#### The problem
Which lines in the data below contain the string "自然とつながる建築は"? Return every such line in full, and treat matches as case-sensitive.

#### Information provided

----------------------------------------

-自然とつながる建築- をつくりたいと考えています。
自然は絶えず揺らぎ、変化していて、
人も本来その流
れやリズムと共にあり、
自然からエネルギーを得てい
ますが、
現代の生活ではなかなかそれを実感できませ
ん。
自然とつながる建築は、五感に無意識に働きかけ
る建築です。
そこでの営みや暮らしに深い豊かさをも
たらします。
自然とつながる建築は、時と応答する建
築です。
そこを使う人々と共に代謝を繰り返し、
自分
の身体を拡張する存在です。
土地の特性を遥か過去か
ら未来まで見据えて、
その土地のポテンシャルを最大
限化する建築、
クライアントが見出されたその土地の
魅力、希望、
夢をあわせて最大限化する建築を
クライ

----------------------------------------

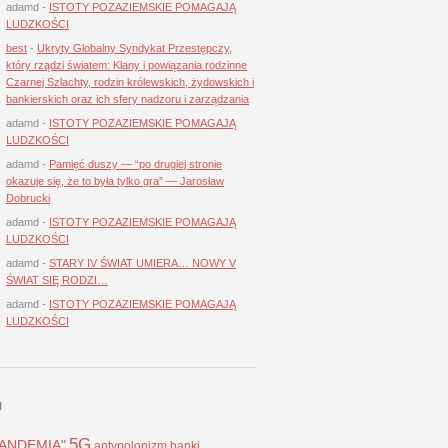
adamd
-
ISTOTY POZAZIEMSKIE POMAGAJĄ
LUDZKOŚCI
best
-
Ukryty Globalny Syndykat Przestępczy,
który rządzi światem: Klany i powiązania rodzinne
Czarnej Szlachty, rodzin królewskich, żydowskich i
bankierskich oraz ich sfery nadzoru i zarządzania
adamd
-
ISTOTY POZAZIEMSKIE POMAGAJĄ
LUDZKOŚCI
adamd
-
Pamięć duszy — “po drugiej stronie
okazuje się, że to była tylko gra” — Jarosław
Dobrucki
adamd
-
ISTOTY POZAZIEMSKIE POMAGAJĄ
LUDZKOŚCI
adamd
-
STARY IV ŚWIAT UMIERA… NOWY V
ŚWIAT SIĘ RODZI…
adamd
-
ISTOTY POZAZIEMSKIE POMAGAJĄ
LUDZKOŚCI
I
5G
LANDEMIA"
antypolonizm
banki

----------------------------------------

#### Answer section
自然とつながる建築は、五感に無意識に働きかけ
自然とつながる建築は、時と応答する建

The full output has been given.